LRScheduler

class paddle.optimizer.lr. LRScheduler ( learning_rate=0.1, last_epoch=- 1, verbose=False ) [source]

LRScheduler Base class. Define the common interface of a learning rate scheduler.

User can import it by from paddle.optimizer.lr import LRScheduler ,

then overload it for your subclass and have a custom implementation of get_lr() .

Otherwise, an NotImplementedError exception will be thrown.

Parameters
  • learning_rate (float) – The initial learning rate. It is a python float number.

  • last_epoch (int, optional) – The index of last epoch. Can be set to restart training. Default: -1, means initial learning rate.

  • verbose (bool, optional) – If True, prints a message to stdout for each update. Default: False .

Returns

instance to schedule learning rate.

Examples

Here is an example of a simple StepDecay implementation.

import paddle
from paddle.optimizer.lr import LRScheduler

class StepDecay(LRScheduler):
    def __init__(self,
                learning_rate,
                step_size,
                gamma=0.1,
                last_epoch=-1,
                verbose=False):
        if not isinstance(step_size, int):
            raise TypeError(
                "The type of 'step_size' must be 'int', but received %s." %
                type(step_size))
        if gamma >= 1.0:
            raise ValueError('gamma should be < 1.0.')

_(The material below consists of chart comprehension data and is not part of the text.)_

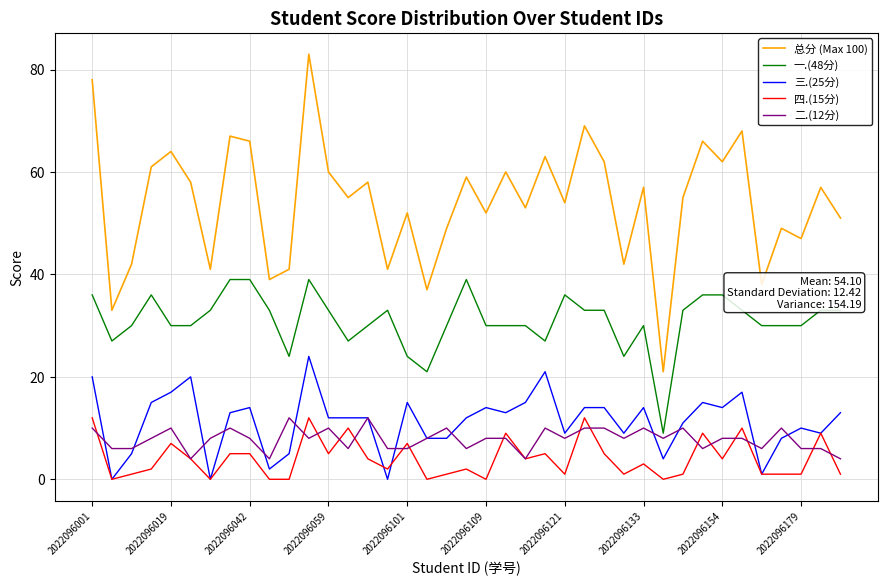

True or false: 三.(25分) and 总分 (Max 100) intersect in this chart.

False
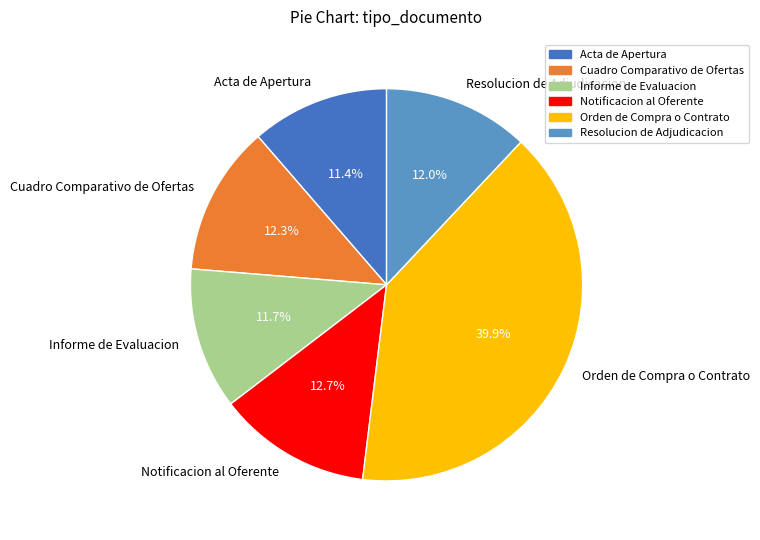

What is the largest slice in the pie chart?

Orden de Compra o Contrato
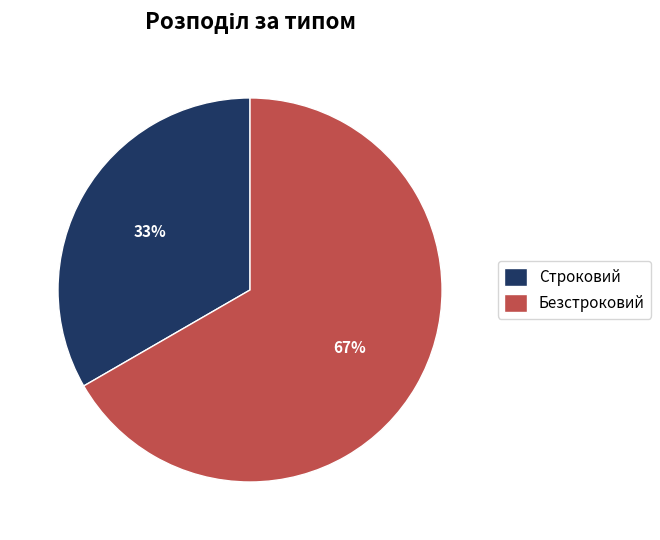

What is the smallest slice in the pie chart?

Строковий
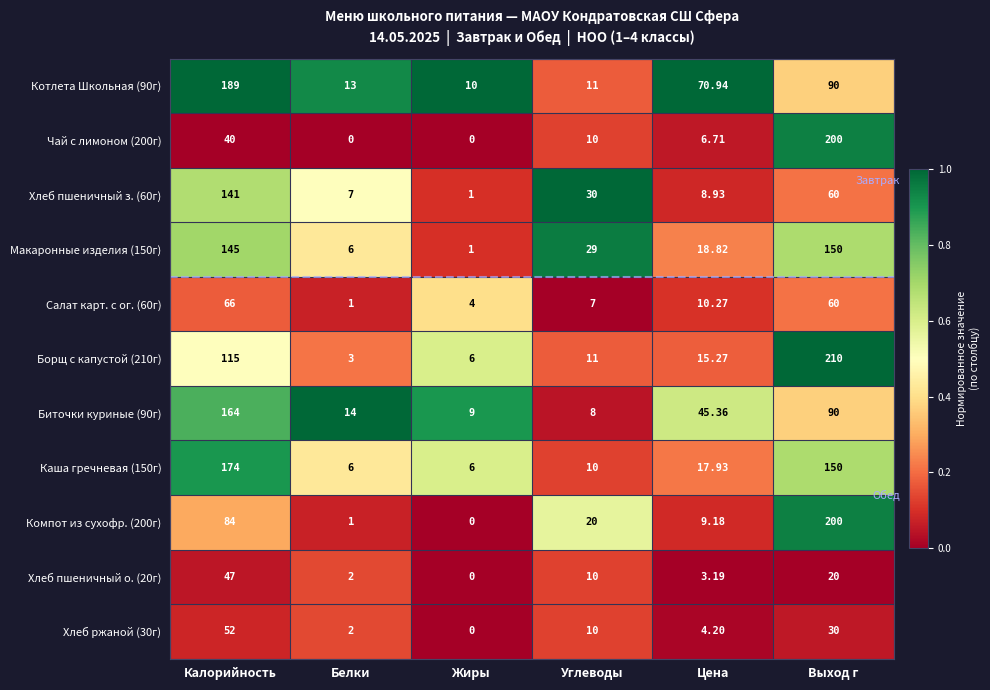

At which label does Борщ с капустой (210г) reach its minimum?

Белки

        self.step_size = step_size
        self.gamma = gamma
        super(StepDecay, self).__init__(learning_rate, last_epoch, verbose)

    def get_lr(self):
        i = self.last_epoch // self.step_size
        return self.base_lr * (self.gamma**i)
step ( epoch=None )

step should be called after optimizer.step . It will update the learning rate in optimizer according to current epoch . The new learning rate will take effect on next optimizer.step .

Parameters

epoch (int, None) – specify current epoch. Default: None. Auto-increment from last_epoch=-1.

Returns

None

state_dict ( )

Returns the state of the scheduler as a dict.

It is a subset of self.__dict__ .

state_keys ( )

For those subclass who overload LRScheduler (Base Class). Acquiescently, “last_epoch, last_lr” will be saved by self.keys = ['last_epoch', 'last_lr'] .

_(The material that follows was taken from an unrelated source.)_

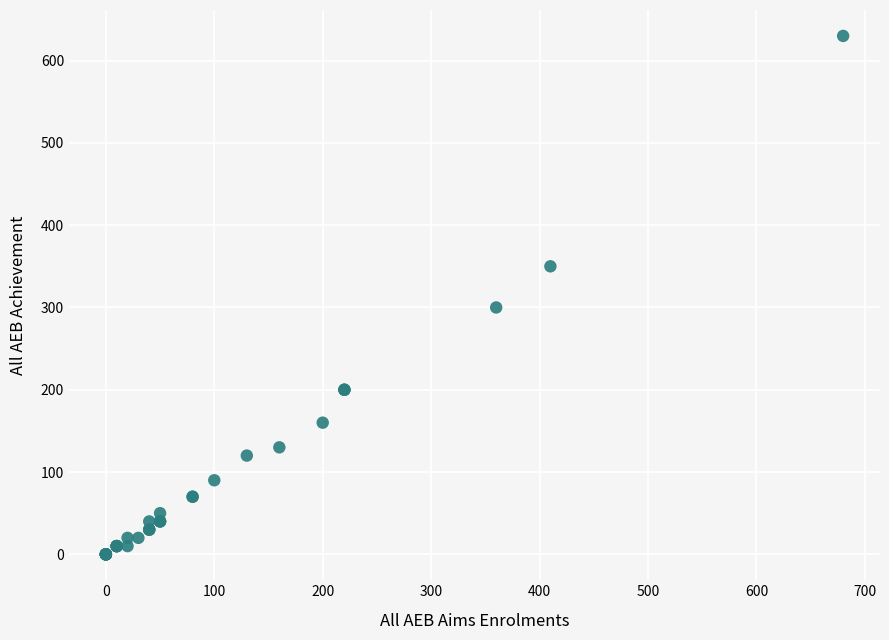

What Y value in the scatter plot is closest to 315?

300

last_epoch is the current epoch num, and last_lr is the current learning rate.

If you want to change the default behavior, you should have a custom implementation of _state_keys() to redefine self.keys .

set_state_dict ( state_dict )

Loads the schedulers state.

set_dict ( state_dict )

Loads the schedulers state.

get_lr ( )

For those subclass who overload LRScheduler (Base Class), User should have a custom implementation of get_lr() .

Otherwise, an NotImplementedError exception will be thrown.